▶ **Given data**
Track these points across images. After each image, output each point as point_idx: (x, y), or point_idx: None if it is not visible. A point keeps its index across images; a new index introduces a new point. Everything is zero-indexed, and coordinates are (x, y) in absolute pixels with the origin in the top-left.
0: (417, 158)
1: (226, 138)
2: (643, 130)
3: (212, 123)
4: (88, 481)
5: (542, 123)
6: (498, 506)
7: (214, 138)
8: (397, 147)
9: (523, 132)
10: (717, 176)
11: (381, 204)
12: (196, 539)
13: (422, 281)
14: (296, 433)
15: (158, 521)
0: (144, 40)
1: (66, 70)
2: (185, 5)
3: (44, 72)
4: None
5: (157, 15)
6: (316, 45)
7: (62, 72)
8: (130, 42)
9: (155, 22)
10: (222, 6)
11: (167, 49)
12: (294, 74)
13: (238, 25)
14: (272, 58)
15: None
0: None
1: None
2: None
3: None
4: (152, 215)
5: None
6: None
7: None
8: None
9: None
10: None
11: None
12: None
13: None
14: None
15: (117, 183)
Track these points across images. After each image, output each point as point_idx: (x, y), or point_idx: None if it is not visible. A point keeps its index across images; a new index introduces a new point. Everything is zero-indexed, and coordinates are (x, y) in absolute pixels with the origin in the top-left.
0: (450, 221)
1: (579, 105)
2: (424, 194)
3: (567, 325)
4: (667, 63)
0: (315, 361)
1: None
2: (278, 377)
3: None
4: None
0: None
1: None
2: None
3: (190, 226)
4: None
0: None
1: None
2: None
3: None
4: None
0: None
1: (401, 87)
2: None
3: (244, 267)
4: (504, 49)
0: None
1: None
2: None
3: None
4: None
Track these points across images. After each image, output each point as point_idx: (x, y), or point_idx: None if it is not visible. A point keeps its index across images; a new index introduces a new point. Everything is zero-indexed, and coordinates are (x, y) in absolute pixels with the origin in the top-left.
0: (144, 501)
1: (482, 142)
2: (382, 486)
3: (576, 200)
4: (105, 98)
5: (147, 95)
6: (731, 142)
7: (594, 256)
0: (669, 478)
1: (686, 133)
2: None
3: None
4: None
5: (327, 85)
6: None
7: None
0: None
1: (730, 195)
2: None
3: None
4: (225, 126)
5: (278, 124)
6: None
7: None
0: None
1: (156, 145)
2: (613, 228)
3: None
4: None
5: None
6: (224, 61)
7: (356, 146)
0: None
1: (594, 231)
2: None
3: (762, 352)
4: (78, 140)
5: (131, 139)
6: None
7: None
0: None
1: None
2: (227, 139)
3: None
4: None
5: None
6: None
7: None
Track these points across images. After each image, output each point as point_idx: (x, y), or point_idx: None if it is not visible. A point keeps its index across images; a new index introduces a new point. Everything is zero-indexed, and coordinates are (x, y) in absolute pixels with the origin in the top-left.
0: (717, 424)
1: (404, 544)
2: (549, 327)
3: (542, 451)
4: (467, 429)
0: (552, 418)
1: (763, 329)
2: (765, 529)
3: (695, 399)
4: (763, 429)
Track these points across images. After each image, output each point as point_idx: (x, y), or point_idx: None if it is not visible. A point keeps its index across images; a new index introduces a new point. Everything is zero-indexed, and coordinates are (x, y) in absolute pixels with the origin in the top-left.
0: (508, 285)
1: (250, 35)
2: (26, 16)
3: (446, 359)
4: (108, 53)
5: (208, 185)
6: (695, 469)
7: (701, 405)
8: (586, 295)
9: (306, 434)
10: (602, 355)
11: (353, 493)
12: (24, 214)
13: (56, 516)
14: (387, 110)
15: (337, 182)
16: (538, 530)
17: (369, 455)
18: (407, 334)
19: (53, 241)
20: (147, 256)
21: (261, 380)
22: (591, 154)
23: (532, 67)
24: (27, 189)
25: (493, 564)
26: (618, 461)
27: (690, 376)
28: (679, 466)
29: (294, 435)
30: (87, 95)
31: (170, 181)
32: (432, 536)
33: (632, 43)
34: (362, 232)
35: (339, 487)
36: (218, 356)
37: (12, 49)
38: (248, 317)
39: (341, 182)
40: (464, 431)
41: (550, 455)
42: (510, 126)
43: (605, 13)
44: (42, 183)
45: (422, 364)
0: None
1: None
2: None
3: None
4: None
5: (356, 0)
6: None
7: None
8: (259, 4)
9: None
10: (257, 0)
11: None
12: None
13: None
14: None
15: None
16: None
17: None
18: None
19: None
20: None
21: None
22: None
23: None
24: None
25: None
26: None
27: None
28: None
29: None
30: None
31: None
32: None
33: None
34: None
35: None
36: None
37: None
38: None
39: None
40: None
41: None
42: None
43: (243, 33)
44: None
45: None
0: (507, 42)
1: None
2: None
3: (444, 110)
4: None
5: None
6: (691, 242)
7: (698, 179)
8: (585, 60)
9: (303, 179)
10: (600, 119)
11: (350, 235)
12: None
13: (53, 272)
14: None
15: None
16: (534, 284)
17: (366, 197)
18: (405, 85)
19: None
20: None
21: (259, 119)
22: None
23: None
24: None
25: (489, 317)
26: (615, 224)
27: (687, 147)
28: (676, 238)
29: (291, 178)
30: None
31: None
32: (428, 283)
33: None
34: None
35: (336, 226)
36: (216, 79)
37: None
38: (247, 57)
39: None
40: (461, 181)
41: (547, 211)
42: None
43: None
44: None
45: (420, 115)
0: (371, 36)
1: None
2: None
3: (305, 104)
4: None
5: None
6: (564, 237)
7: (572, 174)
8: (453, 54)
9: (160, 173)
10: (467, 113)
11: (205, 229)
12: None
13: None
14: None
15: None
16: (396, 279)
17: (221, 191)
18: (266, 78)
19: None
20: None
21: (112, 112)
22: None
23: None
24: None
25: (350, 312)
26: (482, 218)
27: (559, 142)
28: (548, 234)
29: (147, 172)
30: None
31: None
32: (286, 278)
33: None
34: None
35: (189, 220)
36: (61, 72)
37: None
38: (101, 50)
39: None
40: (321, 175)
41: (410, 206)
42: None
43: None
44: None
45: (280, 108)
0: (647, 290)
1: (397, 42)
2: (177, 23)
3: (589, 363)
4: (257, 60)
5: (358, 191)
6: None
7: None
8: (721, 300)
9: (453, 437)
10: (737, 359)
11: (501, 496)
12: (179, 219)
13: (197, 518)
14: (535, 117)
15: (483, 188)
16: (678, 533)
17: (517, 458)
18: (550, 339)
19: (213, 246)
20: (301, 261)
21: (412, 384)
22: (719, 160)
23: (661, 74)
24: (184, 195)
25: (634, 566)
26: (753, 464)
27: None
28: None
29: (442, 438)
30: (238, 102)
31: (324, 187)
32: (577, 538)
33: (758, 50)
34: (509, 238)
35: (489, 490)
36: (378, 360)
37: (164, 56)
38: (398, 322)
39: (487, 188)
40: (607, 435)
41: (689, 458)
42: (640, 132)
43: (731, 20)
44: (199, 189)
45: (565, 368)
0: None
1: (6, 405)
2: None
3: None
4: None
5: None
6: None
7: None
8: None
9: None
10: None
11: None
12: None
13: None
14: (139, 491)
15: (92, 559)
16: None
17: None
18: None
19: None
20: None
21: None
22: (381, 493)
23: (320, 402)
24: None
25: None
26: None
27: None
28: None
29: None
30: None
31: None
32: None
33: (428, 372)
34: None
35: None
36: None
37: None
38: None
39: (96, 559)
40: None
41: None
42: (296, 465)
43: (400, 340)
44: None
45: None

▶ **Set exercise**
Reproduce all of the data above verbatim, keeping every line intact and in its original order.

▶ **Exercise solution**
Track these points across images. After each image, output each point as point_idx: (x, y), or point_idx: None if it is not visible. A point keeps its index across images; a new index introduces a new point. Everything is zero-indexed, and coordinates are (x, y) in absolute pixels with the origin in the top-left.
0: (417, 158)
1: (226, 138)
2: (643, 130)
3: (212, 123)
4: (88, 481)
5: (542, 123)
6: (498, 506)
7: (214, 138)
8: (397, 147)
9: (523, 132)
10: (717, 176)
11: (381, 204)
12: (196, 539)
13: (422, 281)
14: (296, 433)
15: (158, 521)
0: (144, 40)
1: (66, 70)
2: (185, 5)
3: (44, 72)
4: None
5: (157, 15)
6: (316, 45)
7: (62, 72)
8: (130, 42)
9: (155, 22)
10: (222, 6)
11: (167, 49)
12: (294, 74)
13: (238, 25)
14: (272, 58)
15: None
0: None
1: None
2: None
3: None
4: (152, 215)
5: None
6: None
7: None
8: None
9: None
10: None
11: None
12: None
13: None
14: None
15: (117, 183)
Track these points across images. After each image, output each point as point_idx: (x, y), or point_idx: None if it is not visible. A point keeps its index across images; a new index introduces a new point. Everything is zero-indexed, and coordinates are (x, y) in absolute pixels with the origin in the top-left.
0: (450, 221)
1: (579, 105)
2: (424, 194)
3: (567, 325)
4: (667, 63)
0: (315, 361)
1: None
2: (278, 377)
3: None
4: None
0: None
1: None
2: None
3: (190, 226)
4: None
0: None
1: None
2: None
3: None
4: None
0: None
1: (401, 87)
2: None
3: (244, 267)
4: (504, 49)
0: None
1: None
2: None
3: None
4: None
Track these points across images. After each image, output each point as point_idx: (x, y), or point_idx: None if it is not visible. A point keeps its index across images; a new index introduces a new point. Everything is zero-indexed, and coordinates are (x, y) in absolute pixels with the origin in the top-left.
0: (144, 501)
1: (482, 142)
2: (382, 486)
3: (576, 200)
4: (105, 98)
5: (147, 95)
6: (731, 142)
7: (594, 256)
0: (669, 478)
1: (686, 133)
2: None
3: None
4: None
5: (327, 85)
6: None
7: None
0: None
1: (730, 195)
2: None
3: None
4: (225, 126)
5: (278, 124)
6: None
7: None
0: None
1: (156, 145)
2: (613, 228)
3: None
4: None
5: None
6: (224, 61)
7: (356, 146)
0: None
1: (594, 231)
2: None
3: (762, 352)
4: (78, 140)
5: (131, 139)
6: None
7: None
0: None
1: None
2: (227, 139)
3: None
4: None
5: None
6: None
7: None
Track these points across images. After each image, output each point as point_idx: (x, y), or point_idx: None if it is not visible. A point keeps its index across images; a new index introduces a new point. Everything is zero-indexed, and coordinates are (x, y) in absolute pixels with the origin in the top-left.
0: (717, 424)
1: (404, 544)
2: (549, 327)
3: (542, 451)
4: (467, 429)
0: (552, 418)
1: (763, 329)
2: (765, 529)
3: (695, 399)
4: (763, 429)
Track these points across images. After each image, output each point as point_idx: (x, y), or point_idx: None if it is not visible. A point keeps its index across images; a new index introduces a new point. Everything is zero-indexed, and coordinates are (x, y) in absolute pixels with the origin in the top-left.
0: (508, 285)
1: (250, 35)
2: (26, 16)
3: (446, 359)
4: (108, 53)
5: (208, 185)
6: (695, 469)
7: (701, 405)
8: (586, 295)
9: (306, 434)
10: (602, 355)
11: (353, 493)
12: (24, 214)
13: (56, 516)
14: (387, 110)
15: (337, 182)
16: (538, 530)
17: (369, 455)
18: (407, 334)
19: (53, 241)
20: (147, 256)
21: (261, 380)
22: (591, 154)
23: (532, 67)
24: (27, 189)
25: (493, 564)
26: (618, 461)
27: (690, 376)
28: (679, 466)
29: (294, 435)
30: (87, 95)
31: (170, 181)
32: (432, 536)
33: (632, 43)
34: (362, 232)
35: (339, 487)
36: (218, 356)
37: (12, 49)
38: (248, 317)
39: (341, 182)
40: (464, 431)
41: (550, 455)
42: (510, 126)
43: (605, 13)
44: (42, 183)
45: (422, 364)
0: None
1: None
2: None
3: None
4: None
5: (356, 0)
6: None
7: None
8: (259, 4)
9: None
10: (257, 0)
11: None
12: None
13: None
14: None
15: None
16: None
17: None
18: None
19: None
20: None
21: None
22: None
23: None
24: None
25: None
26: None
27: None
28: None
29: None
30: None
31: None
32: None
33: None
34: None
35: None
36: None
37: None
38: None
39: None
40: None
41: None
42: None
43: (243, 33)
44: None
45: None
0: (507, 42)
1: None
2: None
3: (444, 110)
4: None
5: None
6: (691, 242)
7: (698, 179)
8: (585, 60)
9: (303, 179)
10: (600, 119)
11: (350, 235)
12: None
13: (53, 272)
14: None
15: None
16: (534, 284)
17: (366, 197)
18: (405, 85)
19: None
20: None
21: (259, 119)
22: None
23: None
24: None
25: (489, 317)
26: (615, 224)
27: (687, 147)
28: (676, 238)
29: (291, 178)
30: None
31: None
32: (428, 283)
33: None
34: None
35: (336, 226)
36: (216, 79)
37: None
38: (247, 57)
39: None
40: (461, 181)
41: (547, 211)
42: None
43: None
44: None
45: (420, 115)
0: (371, 36)
1: None
2: None
3: (305, 104)
4: None
5: None
6: (564, 237)
7: (572, 174)
8: (453, 54)
9: (160, 173)
10: (467, 113)
11: (205, 229)
12: None
13: None
14: None
15: None
16: (396, 279)
17: (221, 191)
18: (266, 78)
19: None
20: None
21: (112, 112)
22: None
23: None
24: None
25: (350, 312)
26: (482, 218)
27: (559, 142)
28: (548, 234)
29: (147, 172)
30: None
31: None
32: (286, 278)
33: None
34: None
35: (189, 220)
36: (61, 72)
37: None
38: (101, 50)
39: None
40: (321, 175)
41: (410, 206)
42: None
43: None
44: None
45: (280, 108)
0: (647, 290)
1: (397, 42)
2: (177, 23)
3: (589, 363)
4: (257, 60)
5: (358, 191)
6: None
7: None
8: (721, 300)
9: (453, 437)
10: (737, 359)
11: (501, 496)
12: (179, 219)
13: (197, 518)
14: (535, 117)
15: (483, 188)
16: (678, 533)
17: (517, 458)
18: (550, 339)
19: (213, 246)
20: (301, 261)
21: (412, 384)
22: (719, 160)
23: (661, 74)
24: (184, 195)
25: (634, 566)
26: (753, 464)
27: None
28: None
29: (442, 438)
30: (238, 102)
31: (324, 187)
32: (577, 538)
33: (758, 50)
34: (509, 238)
35: (489, 490)
36: (378, 360)
37: (164, 56)
38: (398, 322)
39: (487, 188)
40: (607, 435)
41: (689, 458)
42: (640, 132)
43: (731, 20)
44: (199, 189)
45: (565, 368)
0: None
1: (6, 405)
2: None
3: None
4: None
5: None
6: None
7: None
8: None
9: None
10: None
11: None
12: None
13: None
14: (139, 491)
15: (92, 559)
16: None
17: None
18: None
19: None
20: None
21: None
22: (381, 493)
23: (320, 402)
24: None
25: None
26: None
27: None
28: None
29: None
30: None
31: None
32: None
33: (428, 372)
34: None
35: None
36: None
37: None
38: None
39: (96, 559)
40: None
41: None
42: (296, 465)
43: (400, 340)
44: None
45: None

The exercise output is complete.